EXERCISE DETAILS:
Of all the lines in the material, how many carry the string "wire"? Respond with the number by itself.
*** Opening RECORDED DATA ***
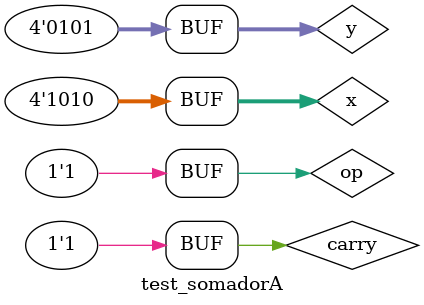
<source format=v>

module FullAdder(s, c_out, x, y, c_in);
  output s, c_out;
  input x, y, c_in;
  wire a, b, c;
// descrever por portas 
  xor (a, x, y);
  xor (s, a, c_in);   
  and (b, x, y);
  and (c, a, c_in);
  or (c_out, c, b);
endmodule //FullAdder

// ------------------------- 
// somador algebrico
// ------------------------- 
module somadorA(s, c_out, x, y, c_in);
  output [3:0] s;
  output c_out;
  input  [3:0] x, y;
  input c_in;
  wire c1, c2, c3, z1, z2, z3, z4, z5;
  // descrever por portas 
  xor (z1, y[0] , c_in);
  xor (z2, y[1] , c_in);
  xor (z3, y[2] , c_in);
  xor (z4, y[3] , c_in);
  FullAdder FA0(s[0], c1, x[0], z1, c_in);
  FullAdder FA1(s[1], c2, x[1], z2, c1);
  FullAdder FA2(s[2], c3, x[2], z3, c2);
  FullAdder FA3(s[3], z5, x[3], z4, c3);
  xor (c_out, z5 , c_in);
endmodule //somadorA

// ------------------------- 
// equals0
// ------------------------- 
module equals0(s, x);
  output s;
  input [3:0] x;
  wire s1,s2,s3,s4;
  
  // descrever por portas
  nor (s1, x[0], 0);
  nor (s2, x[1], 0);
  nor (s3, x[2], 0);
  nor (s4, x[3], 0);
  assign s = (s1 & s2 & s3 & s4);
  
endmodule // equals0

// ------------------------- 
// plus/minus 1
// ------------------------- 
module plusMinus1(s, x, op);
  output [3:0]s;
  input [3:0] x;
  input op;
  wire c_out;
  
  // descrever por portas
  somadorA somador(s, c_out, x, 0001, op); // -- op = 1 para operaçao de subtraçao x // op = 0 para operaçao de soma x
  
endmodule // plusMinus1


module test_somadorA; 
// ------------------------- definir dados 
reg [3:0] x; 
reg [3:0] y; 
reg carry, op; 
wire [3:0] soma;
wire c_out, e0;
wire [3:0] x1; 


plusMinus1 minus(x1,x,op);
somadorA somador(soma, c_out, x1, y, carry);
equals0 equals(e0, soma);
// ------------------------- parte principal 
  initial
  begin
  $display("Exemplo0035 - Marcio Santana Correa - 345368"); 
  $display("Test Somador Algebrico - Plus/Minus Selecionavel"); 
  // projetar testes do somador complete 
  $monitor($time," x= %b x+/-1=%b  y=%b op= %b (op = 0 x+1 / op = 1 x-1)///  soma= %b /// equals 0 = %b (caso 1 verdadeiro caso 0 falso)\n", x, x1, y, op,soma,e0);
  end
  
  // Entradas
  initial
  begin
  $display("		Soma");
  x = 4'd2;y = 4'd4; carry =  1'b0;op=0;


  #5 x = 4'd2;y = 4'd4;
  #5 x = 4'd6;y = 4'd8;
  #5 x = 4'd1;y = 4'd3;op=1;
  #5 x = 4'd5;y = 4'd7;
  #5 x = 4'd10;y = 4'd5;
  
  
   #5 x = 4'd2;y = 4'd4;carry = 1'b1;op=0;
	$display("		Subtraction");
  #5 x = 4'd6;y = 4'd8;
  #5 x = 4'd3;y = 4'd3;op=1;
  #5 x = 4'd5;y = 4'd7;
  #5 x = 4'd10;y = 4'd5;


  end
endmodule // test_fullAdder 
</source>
*** Closing RECORDED DATA ***
*** Opening RECORDED DATA ***
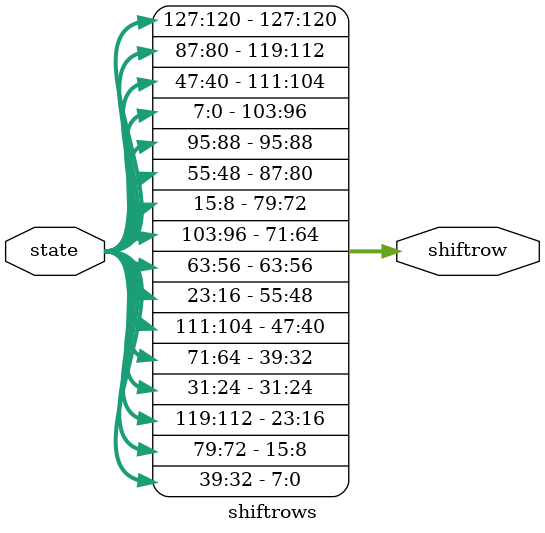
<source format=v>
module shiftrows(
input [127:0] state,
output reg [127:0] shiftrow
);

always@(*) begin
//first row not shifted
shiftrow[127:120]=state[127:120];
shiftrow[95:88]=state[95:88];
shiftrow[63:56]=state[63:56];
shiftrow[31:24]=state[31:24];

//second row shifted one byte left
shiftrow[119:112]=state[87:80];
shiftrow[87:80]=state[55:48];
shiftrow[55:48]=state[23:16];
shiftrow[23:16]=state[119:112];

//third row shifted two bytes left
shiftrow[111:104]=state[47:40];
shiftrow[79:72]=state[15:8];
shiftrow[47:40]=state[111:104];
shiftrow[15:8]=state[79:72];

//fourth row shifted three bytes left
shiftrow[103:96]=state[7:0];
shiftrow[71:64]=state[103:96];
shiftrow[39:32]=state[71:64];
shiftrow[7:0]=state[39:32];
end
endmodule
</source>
*** Closing RECORDED DATA ***
SOLUTION:
7